ASSIGNMENT:
Please retype only the lines below that run from the one containing "00:57 | 90-70 | |" through the last line, both included, without altering a word.

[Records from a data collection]
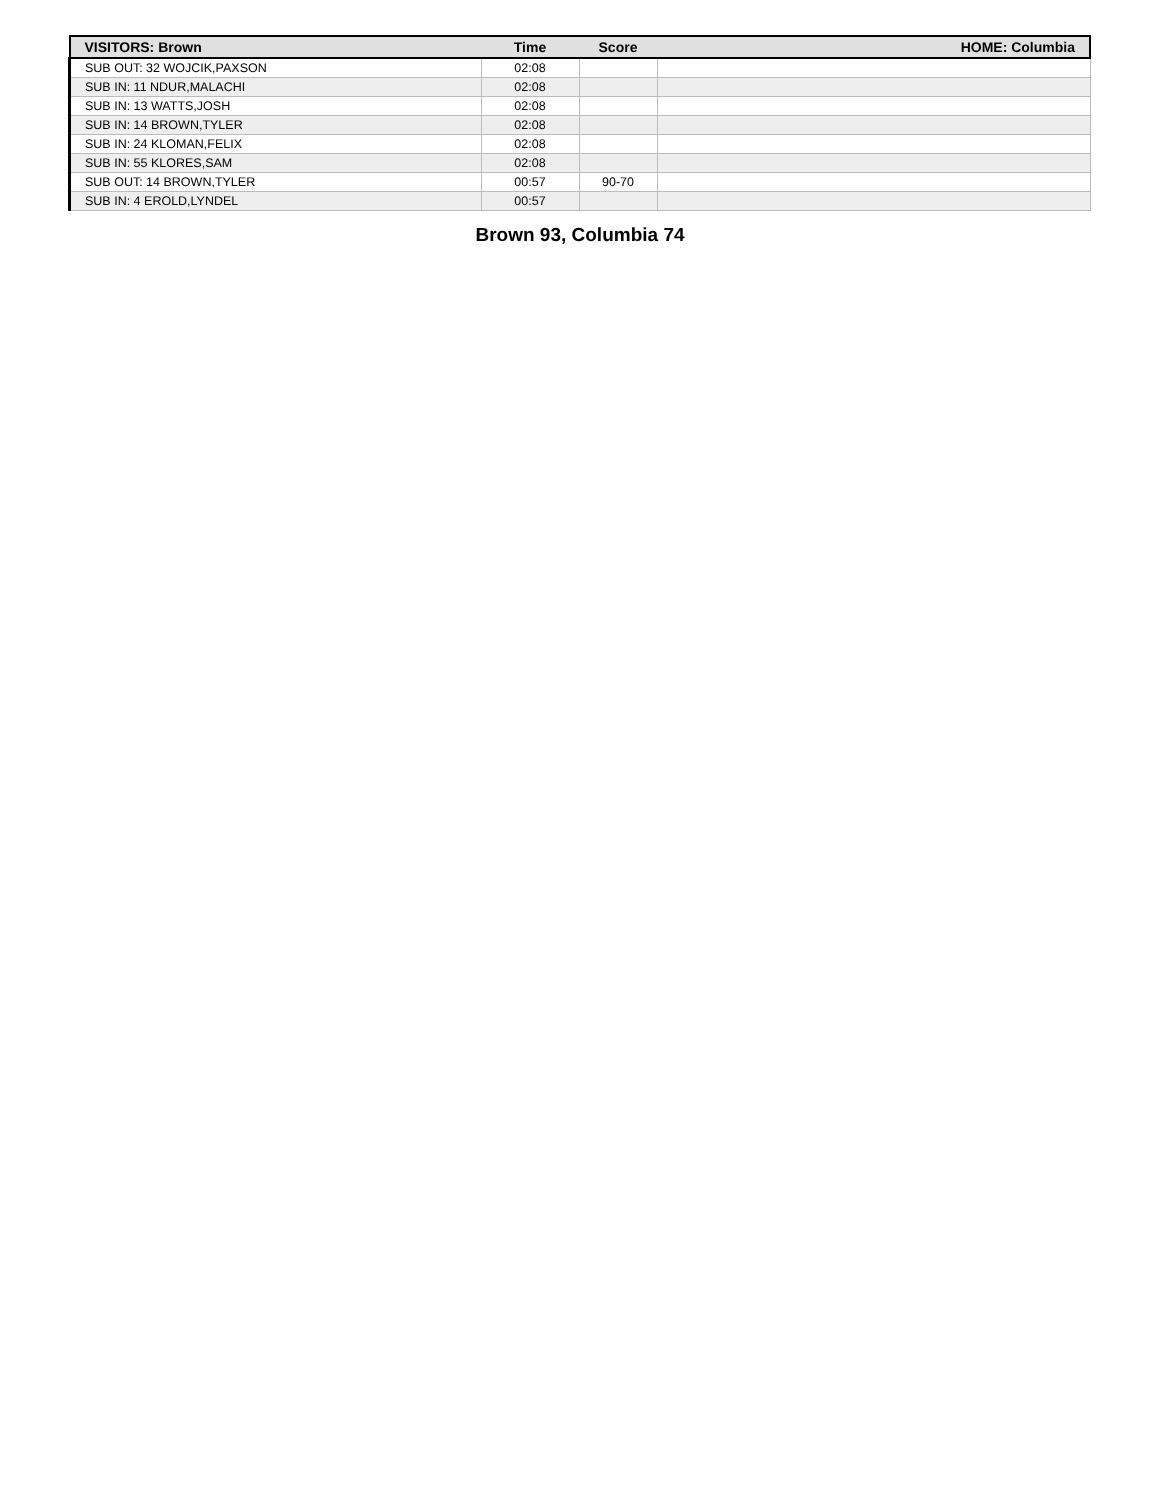| VISITORS: Brown | Time | Score | HOME: Columbia |
| --- | --- | --- | --- |
| SUB OUT: 32 WOJCIK,PAXSON | 02:08 | | |
| SUB IN: 11 NDUR,MALACHI | 02:08 | | |
| SUB IN: 13 WATTS,JOSH | 02:08 | | |
| SUB IN: 14 BROWN,TYLER | 02:08 | | |
| SUB IN: 24 KLOMAN,FELIX | 02:08 | | |
| SUB IN: 55 KLORES,SAM | 02:08 | | |
| SUB OUT: 14 BROWN,TYLER | 00:57 | 90-70 | |
| SUB IN: 4 EROLD,LYNDEL | 00:57 | | |
Brown 93, Columbia 74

OUTPUT BELOW:
| SUB OUT: 14 BROWN,TYLER | 00:57 | 90-70 | |
| SUB IN: 4 EROLD,LYNDEL | 00:57 | | |
Brown 93, Columbia 74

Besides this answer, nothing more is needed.